Assumptions and deviations

  • Single residual-error component. Kloprogge 2013 estimated separate venous (sigma_venous = 0.0595) and capillary (sigma_capillary = 0.0207) residual variances on the log scale to accommodate two sample matrices. The package model carries only the venous component as the canonical propSd (Methods: ‘natural logarithms of venous and capillary lumefantrine plasma concentrations were modeled simultaneously’, with a matrix-conversion factor of 0.881 also reported). Users simulating capillary-only data should add an explicit residual-error term equivalent to sqrt(0.0207) ~= 0.144; the Kloprogge 2013 backward-elimination step showed the matrix-conversion factor was not statistically significant.
  • Matrix-conversion factor omitted. Table 2 reports a venous-vs-capillary matrix conversion factor of 0.881 (95% CI 0.733-1.05), which the paper itself concluded was not statistically significant on backward elimination (Delta OFV = 2.369). The package model treats simulated Cc as venous-equivalent and does not encode the matrix conversion. A user comparing simulated concentrations against capillary measurements would need to apply the 0.881 factor externally.
  • Box-Cox shape parameter on F omitted.

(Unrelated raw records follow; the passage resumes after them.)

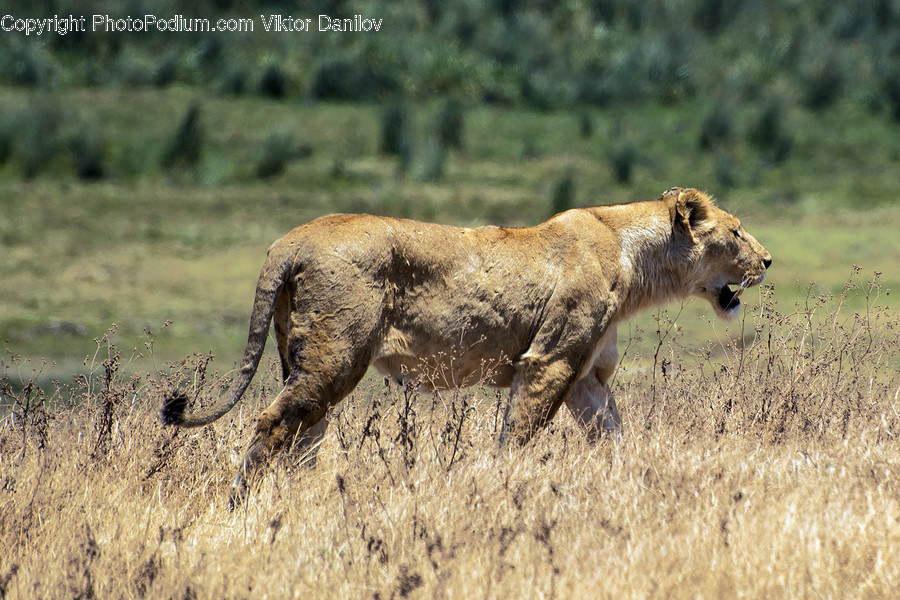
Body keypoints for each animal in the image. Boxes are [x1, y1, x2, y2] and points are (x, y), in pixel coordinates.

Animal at [162, 187, 771, 505]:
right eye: (736, 231)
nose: (768, 260)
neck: (634, 257)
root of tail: (289, 240)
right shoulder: (549, 361)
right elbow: (517, 436)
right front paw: (501, 489)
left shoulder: (586, 379)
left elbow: (614, 435)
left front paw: (638, 480)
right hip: (336, 356)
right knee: (273, 423)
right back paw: (243, 503)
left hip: (304, 361)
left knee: (303, 434)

Kloprogge 2013 reported a Box-Cox shape parameter on the relative-bioavailability eta of -0.376 (Table 2, RSE 21.7%; 95% CI -0.516 to -0.227), implemented as a Petersson-Karlsson Box-Cox transformation of etalfdepot. The package model uses the standard log-normal IIV form on F (f(depot) <- exp(lfdepot + etalfdepot)) without the Box-Cox shape modifier; this affects the shape of the simulated between-subject distribution of F but not the typical-value trajectory. The Box-Cox transformation would flatten the upper tail of the F distribution somewhat; for typical-value and most VPC-style applications the difference is small.

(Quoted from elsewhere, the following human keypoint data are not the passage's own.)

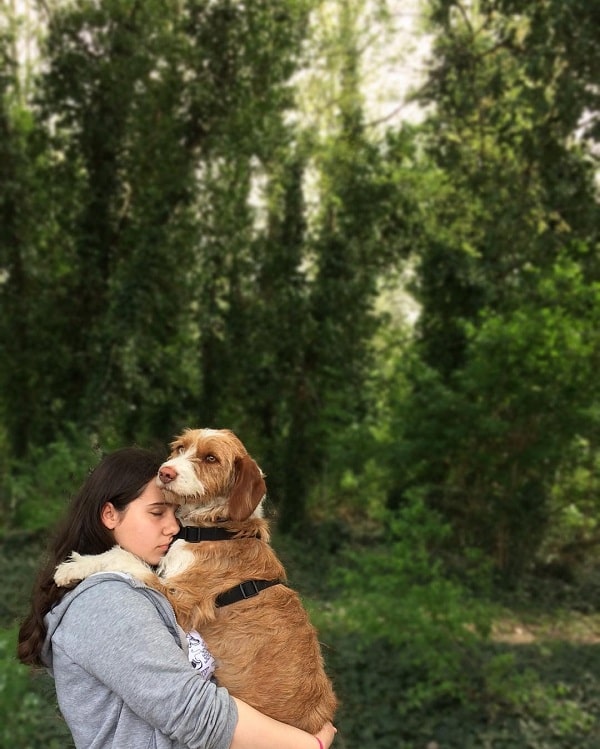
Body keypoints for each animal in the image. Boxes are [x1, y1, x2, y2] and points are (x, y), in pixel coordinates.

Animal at [54, 426, 338, 732]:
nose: (165, 472)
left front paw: (74, 567)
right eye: (180, 448)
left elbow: (125, 557)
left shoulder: (183, 604)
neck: (214, 528)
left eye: (211, 458)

  • Inter-occasion variability on F not included. Table 2 reports between-dose-occasion variability on F of CV 104% (RSE 12.2%; 95% CI 87.7-125). The package model carries only the between-subject IIV (CV 44.8%) on F. Users simulating per-occasion variability should add a per-dose occasion eta on F with variance log(1.04^2 + 1) = 0.733 and an OCC indicator column distinguishing the six dose events. This omission mirrors the Birgersson 2019 artesunate package model’s treatment of IOV in the same Tarning-lab paper series.
  • Body-weight allometric scaling not retained. Body weight was tested as both linear and allometric covariates on CL, Vc, Q, and Vp during covariate screening and was not retained in the final Kloprogge 2013 model after backward elimination (only body temperature on MTT and pregnancy on Q survived P < 0.01). The package model therefore reports apparent CL/F = 5.09 L/h, Vc/F = 123 L, etc., as cohort-mean values, not weight-normalised values.

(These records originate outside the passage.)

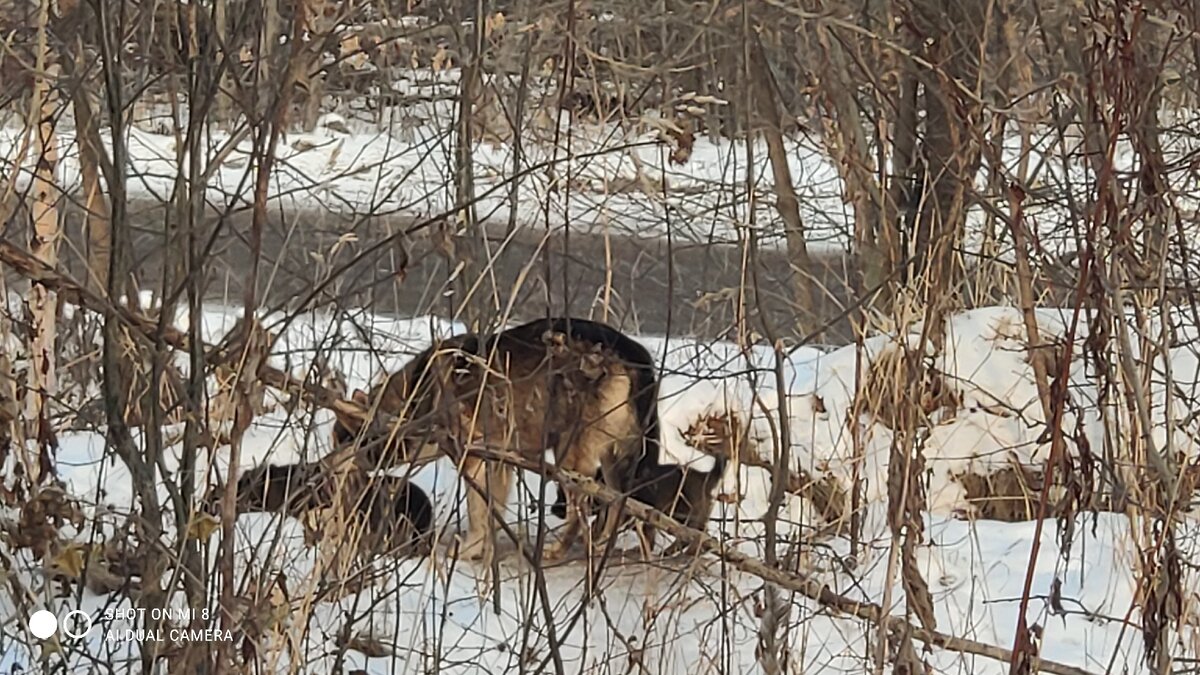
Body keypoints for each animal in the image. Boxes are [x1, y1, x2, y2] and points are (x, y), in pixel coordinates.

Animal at [333, 317, 662, 559]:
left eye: (343, 441)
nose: (329, 468)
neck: (415, 397)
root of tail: (634, 355)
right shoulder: (500, 462)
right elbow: (492, 510)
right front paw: (484, 546)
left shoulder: (475, 459)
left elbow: (478, 510)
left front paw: (472, 548)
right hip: (614, 459)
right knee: (619, 506)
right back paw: (605, 545)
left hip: (571, 459)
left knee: (578, 513)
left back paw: (559, 549)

  • Capillary post-hoc tail effects. The pregnant arm’s post-hoc estimates (Table 2 ‘Post hoc estimates’ column) have wider ranges (e.g., AUC0-inf range 76.4-1850 h * ug/mL) than the non-pregnant arm (range 285-1240) because the pregnant capillary cohort had only two samples per subject (baseline + day 7 within a window). The simulated VPC in this vignette uses dense sampling per subject and therefore the simulated AUC dispersion is narrower than the post-hoc dispersion in Table 2.
  • Reference value 36.9 degC for the body-temperature effect. The model file centers the body-temperature effect on the cohort-median 36.9 degC (Table 1, all-cohort column). Future re-fits on different cohorts should update covariateData[[BODYTEMP]]$notes with their own cohort-specific reference. Effects should not be extrapolated outside the observed 36.0-39.8 degC range.